**TEXTE SOURCE**
Le Jeu de la conscience - 01



Voici une traduction d'il y a quatre ans, avec son commentaire d'alors :

 La philosophie de la Reconnaissance (pratyabhijnâ en sanskrit)

n'est pas une philosophie parfaite.

Je n'en suis pas l'adepte inconditionnel,

dont la mission serait de la propager.

Mais je trouve, après un temps de réflexion,

qu'elle est digne de servir de matrice à ma réflexion,

et à celle de celles et ceux que cela intéresse.

Voilà pourquoi je partage ses textes depuis quelques années.


L'un des textes les plus puissants de la Reconnaissance

est Le Coeur de la Reconnaissance, dont j'ai publié une traduction

sous le titre Au Coeur des tantras.

C'est un ensemble de vingt aphorismes expliqués,

le tout composé par Kshémarâdja, le disciple

et cousin, semble-t-il, du philosophe le plus célèbre 

de la Reconnaissance, Abhinava Goupta.


Ce Cœur de la Reconnaissance, aussi connu sous le nom 

de Soûtras de la Shakti, transmet l'essentiel de cette philosophie tantrique

et non-dualiste, originale et profonde.

L'un de ses aspects les plus séduisant est sont incomplétude :

elle ne répond pas à toutes les questions que l'on pourrait

légitimement se poser,

et ainsi elle appelle de notre part une réflexion personnelle,

nouvelle, sur des questions qui n'ont pas pu être développés

par les Auteurs fondateurs, où qui n'avaient pas de sens pour eux,

ou qui n'existaient pas à leur époque.

En tous les cas, il est toujours passionnant, à mon sens,

de continuer une pensée.

C'est l'essence de la tradition, qui est toujours une transmission.

Autrement, tout cela ne serait qu’érudition

et pur travail de bénédictin.


Or, il existe 

un petit poème,

Le Jeu de la conscience,

qui a été publié notamment à partir de manuscrits

de la bibliothèque de Bénarès,

et qui est une version 

du texte de Kshémarâdja.

J'en avais publié une traduction sur mon site,

puis je l'avais retirée.

**LIGNES DE DONNÉES**
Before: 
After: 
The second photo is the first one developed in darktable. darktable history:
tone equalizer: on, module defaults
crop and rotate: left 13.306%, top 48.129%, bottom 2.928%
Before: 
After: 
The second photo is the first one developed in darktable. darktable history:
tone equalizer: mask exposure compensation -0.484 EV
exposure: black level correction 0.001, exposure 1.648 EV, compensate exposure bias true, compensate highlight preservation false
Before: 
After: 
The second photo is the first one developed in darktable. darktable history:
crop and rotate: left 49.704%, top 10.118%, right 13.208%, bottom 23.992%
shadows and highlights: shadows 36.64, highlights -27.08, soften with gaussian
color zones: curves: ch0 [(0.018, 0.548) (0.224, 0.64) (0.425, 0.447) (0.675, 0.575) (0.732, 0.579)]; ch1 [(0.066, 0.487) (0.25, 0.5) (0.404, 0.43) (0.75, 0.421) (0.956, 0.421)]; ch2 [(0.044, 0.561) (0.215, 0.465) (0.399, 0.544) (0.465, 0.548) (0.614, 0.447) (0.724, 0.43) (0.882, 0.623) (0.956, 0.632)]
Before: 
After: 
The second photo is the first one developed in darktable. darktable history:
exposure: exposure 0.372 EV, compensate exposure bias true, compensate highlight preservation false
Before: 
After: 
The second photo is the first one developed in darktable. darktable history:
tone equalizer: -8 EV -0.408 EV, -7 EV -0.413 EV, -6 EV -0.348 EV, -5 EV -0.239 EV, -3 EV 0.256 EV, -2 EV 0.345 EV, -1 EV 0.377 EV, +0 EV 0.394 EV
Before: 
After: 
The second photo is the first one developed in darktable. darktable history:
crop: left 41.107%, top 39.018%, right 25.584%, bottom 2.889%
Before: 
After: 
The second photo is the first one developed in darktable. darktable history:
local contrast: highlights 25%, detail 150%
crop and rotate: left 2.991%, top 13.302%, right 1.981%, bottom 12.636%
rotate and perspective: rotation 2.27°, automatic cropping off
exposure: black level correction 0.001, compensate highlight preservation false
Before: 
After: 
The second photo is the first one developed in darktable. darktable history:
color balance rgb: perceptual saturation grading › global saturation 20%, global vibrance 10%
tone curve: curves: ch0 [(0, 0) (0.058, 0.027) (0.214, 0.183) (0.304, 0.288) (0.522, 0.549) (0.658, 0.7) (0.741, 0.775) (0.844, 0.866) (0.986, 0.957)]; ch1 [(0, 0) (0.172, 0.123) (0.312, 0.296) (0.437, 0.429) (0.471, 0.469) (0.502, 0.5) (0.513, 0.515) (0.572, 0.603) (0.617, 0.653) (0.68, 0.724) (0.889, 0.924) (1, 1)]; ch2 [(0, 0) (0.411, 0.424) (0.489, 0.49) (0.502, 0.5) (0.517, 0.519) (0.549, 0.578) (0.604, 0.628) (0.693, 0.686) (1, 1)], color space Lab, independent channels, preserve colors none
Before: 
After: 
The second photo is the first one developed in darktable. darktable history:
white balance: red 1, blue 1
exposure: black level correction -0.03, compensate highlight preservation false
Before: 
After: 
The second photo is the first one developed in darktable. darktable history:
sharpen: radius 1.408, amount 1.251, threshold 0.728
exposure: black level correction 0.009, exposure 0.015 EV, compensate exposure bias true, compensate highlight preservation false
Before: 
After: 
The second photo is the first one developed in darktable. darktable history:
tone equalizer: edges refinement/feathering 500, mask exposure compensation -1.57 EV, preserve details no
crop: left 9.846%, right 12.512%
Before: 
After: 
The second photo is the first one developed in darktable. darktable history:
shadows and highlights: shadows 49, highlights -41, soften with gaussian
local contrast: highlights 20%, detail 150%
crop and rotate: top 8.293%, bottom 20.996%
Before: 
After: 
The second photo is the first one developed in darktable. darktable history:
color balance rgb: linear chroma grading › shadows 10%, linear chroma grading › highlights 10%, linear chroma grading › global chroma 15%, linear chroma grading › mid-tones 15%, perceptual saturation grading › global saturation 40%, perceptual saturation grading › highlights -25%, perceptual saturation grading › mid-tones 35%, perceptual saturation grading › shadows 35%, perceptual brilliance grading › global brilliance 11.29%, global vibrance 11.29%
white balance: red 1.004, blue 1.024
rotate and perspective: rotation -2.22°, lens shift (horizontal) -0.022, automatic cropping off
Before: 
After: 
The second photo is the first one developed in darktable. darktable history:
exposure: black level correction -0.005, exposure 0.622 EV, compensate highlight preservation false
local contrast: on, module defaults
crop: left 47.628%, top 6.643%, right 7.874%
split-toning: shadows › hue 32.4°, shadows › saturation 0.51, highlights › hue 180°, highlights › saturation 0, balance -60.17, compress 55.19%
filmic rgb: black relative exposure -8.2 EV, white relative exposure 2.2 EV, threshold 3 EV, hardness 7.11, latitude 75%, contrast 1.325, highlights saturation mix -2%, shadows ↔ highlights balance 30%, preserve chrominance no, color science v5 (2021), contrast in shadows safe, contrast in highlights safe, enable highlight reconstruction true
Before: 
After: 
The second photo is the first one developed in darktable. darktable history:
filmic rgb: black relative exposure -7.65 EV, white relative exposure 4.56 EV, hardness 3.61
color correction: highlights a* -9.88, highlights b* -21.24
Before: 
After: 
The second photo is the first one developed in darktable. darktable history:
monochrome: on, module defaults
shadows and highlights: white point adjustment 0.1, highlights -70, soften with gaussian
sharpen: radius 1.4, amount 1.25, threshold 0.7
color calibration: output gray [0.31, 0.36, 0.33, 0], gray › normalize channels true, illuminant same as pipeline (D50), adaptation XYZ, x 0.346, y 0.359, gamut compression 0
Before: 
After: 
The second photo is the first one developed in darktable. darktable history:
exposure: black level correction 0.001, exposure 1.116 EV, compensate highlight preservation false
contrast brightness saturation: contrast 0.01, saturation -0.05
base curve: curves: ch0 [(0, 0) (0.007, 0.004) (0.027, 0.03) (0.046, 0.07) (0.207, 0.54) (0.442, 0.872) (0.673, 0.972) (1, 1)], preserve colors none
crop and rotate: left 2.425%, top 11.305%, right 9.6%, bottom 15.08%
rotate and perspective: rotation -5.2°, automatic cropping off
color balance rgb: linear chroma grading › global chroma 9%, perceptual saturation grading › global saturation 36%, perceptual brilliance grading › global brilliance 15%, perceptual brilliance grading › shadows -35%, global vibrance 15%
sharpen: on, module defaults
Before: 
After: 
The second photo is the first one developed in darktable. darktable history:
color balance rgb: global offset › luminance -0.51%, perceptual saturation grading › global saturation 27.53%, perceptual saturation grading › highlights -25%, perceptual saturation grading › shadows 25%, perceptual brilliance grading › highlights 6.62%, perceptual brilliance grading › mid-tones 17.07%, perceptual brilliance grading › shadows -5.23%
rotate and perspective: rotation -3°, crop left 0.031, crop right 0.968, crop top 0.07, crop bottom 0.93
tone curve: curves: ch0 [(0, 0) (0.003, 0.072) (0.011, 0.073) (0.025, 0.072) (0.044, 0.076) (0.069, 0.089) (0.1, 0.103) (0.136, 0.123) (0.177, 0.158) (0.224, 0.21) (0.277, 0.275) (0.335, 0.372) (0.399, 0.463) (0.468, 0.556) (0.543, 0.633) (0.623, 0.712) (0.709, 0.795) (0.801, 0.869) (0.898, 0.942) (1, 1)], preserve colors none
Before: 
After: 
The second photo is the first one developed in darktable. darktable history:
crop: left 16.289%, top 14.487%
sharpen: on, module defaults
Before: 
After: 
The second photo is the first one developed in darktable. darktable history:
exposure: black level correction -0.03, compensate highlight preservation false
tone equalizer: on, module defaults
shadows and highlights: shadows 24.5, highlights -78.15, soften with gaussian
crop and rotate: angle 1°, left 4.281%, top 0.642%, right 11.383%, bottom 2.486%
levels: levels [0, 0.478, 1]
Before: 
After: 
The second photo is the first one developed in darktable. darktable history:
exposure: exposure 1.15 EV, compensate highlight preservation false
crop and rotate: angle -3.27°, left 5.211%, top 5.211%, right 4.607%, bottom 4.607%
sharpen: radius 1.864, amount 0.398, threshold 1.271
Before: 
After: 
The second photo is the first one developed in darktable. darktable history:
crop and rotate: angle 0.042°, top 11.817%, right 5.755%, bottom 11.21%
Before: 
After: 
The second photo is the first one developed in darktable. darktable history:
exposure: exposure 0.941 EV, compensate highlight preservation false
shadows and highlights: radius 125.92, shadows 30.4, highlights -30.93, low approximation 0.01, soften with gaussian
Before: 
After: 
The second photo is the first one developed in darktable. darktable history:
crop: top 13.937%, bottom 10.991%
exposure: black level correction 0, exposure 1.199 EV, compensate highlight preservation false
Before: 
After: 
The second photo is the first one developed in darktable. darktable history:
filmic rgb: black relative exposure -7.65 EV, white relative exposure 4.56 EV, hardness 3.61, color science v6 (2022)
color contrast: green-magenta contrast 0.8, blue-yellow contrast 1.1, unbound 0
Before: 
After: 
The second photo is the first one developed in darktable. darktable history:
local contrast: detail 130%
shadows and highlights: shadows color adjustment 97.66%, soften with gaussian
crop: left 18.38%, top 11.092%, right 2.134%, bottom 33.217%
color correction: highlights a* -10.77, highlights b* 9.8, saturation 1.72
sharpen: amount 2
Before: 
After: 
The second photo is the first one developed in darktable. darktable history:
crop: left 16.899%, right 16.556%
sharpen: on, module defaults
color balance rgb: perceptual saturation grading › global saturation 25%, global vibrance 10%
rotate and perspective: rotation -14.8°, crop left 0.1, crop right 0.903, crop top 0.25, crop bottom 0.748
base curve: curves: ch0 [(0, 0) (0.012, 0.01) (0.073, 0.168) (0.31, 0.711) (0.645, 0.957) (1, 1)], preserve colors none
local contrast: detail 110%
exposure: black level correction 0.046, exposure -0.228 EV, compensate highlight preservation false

**OBJET DE L'EXERCICE**
Retranscrivez fidèlement le passage du texte source qui commence par « C'est un ensemble » et se poursuit jusqu'à « Reconnaissance, Abhinava Goupta. ». Veuillez vous fonder exclusivement sur le texte source.

**RÉPONSE RÉDIGÉE**
C'est un ensemble de vingt aphorismes expliqués,

le tout composé par Kshémarâdja, le disciple

et cousin, semble-t-il, du philosophe le plus célèbre 

de la Reconnaissance, Abhinava Goupta.